═══ Input

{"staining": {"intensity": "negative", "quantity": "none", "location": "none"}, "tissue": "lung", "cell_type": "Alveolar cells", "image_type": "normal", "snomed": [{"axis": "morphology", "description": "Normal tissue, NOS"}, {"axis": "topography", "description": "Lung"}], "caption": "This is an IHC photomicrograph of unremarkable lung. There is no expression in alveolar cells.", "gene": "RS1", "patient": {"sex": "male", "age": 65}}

══════
═══ Input

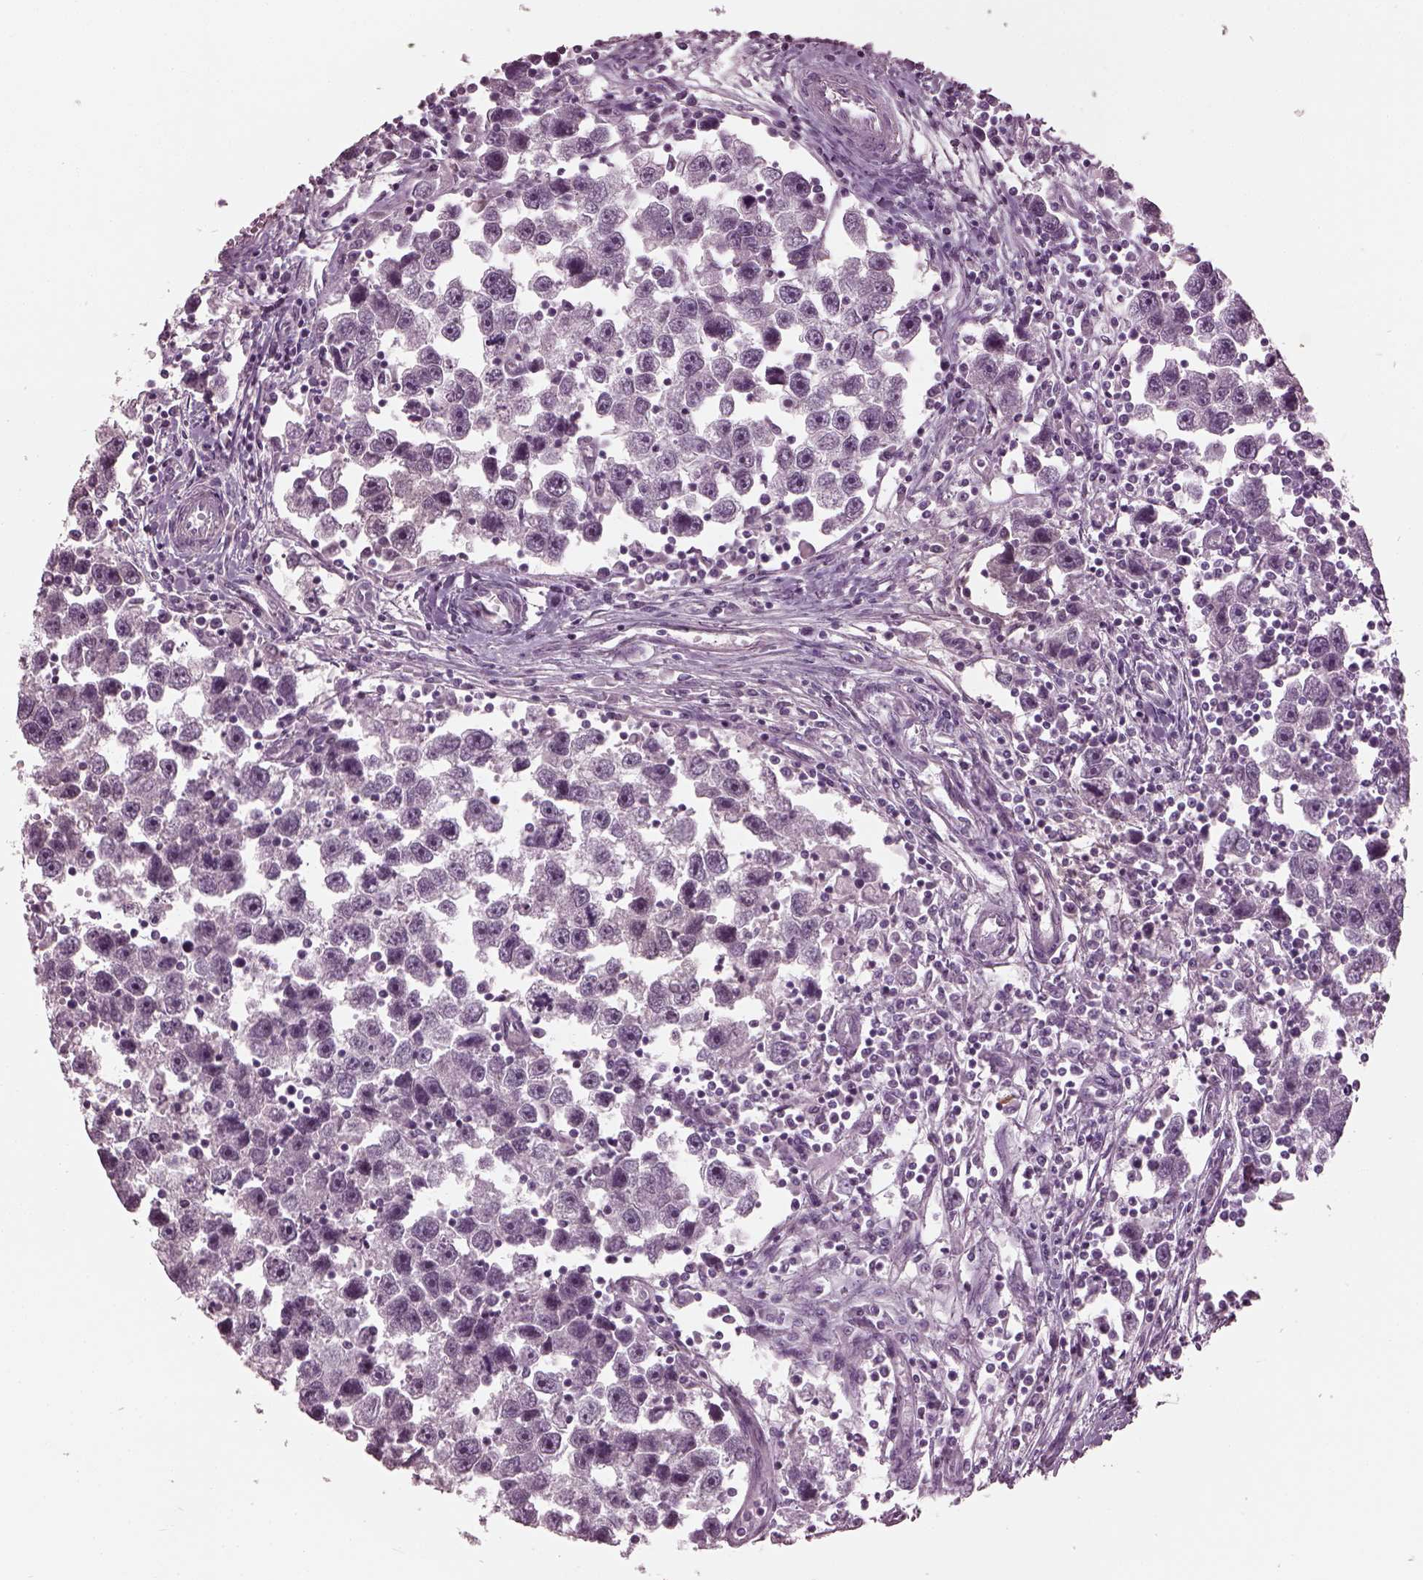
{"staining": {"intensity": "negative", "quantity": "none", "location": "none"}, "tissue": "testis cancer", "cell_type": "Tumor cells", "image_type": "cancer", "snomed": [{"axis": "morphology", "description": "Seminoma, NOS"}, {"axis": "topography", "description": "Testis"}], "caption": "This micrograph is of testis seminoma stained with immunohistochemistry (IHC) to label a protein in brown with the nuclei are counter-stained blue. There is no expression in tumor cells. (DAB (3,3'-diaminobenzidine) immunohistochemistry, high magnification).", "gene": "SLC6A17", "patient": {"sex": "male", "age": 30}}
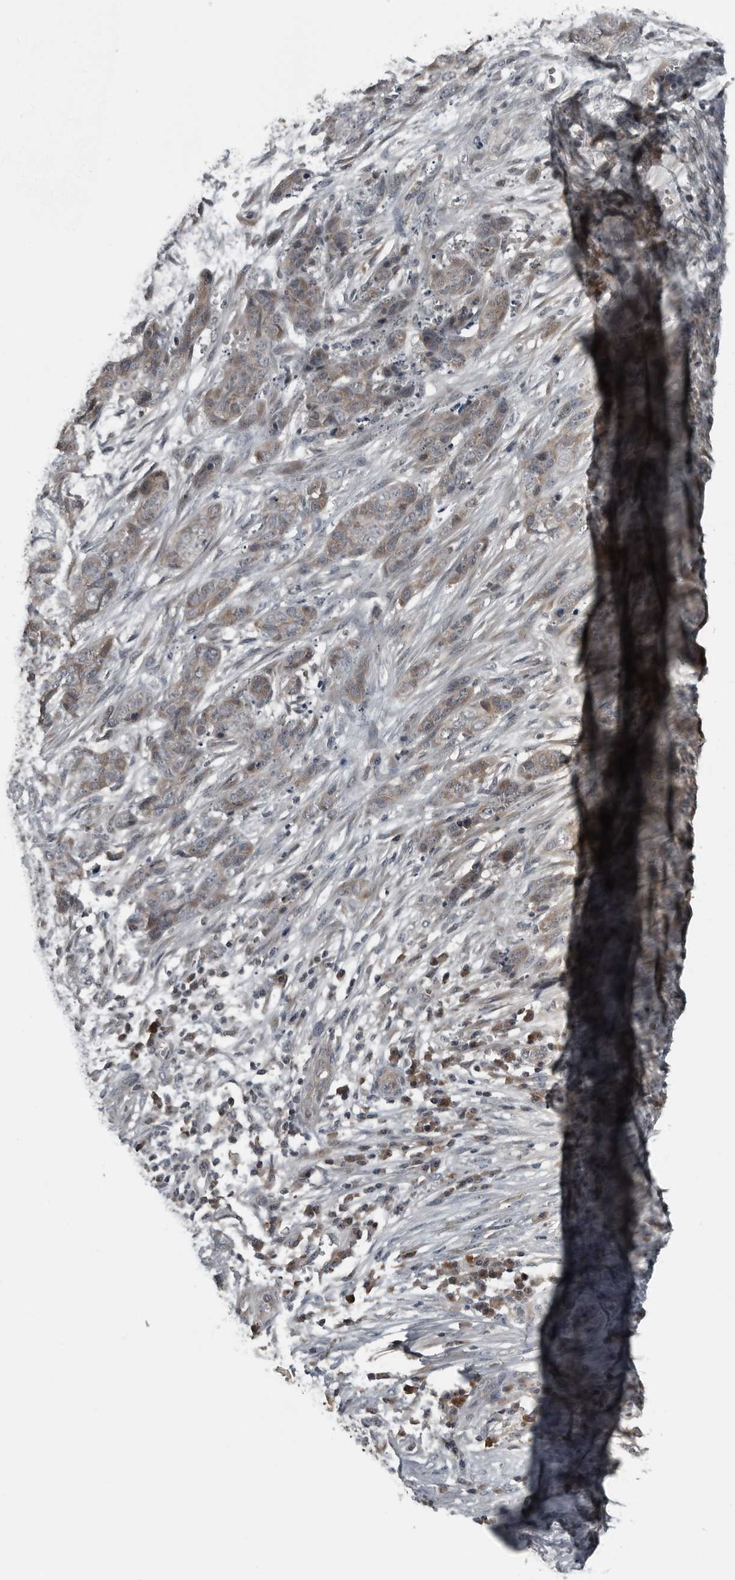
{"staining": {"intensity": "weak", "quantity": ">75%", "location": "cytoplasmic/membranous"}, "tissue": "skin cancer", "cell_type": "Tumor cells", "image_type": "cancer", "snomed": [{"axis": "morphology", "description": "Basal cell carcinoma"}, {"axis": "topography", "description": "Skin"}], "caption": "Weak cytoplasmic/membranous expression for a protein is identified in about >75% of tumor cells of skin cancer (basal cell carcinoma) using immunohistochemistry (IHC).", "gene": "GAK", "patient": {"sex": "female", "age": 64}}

══════

▸ Problem requirements
In the entries above, find the line with "micrograph is of" and the line with "cytoplasmic/membranous expression for". Write out exactly those two lines and every line between them, pictures excluded.

▸ Answer for the task
{"staining": {"intensity": "negative", "quantity": "none", "location": "none"}, "tissue": "testis cancer", "cell_type": "Tumor cells", "image_type": "cancer", "snomed": [{"axis": "morphology", "description": "Seminoma, NOS"}, {"axis": "topography", "description": "Testis"}], "caption": "This micrograph is of testis seminoma stained with immunohistochemistry (IHC) to label a protein in brown with the nuclei are counter-stained blue. There is no expression in tumor cells. (DAB (3,3'-diaminobenzidine) immunohistochemistry, high magnification).", "gene": "SLC6A17", "patient": {"sex": "male", "age": 30}}
{"staining": {"intensity": "weak", "quantity": ">75%", "location": "cytoplasmic/membranous"}, "tissue": "skin cancer", "cell_type": "Tumor cells", "image_type": "cancer", "snomed": [{"axis": "morphology", "description": "Basal cell carcinoma"}, {"axis": "topography", "description": "Skin"}], "caption": "Weak cytoplasmic/membranous expression for a protein is identified in about >75% of tumor cells of skin cancer (basal cell carcinoma) using immunohistochemistry (IHC).", "gene": "GAK", "patient": {"sex": "female", "age": 64}}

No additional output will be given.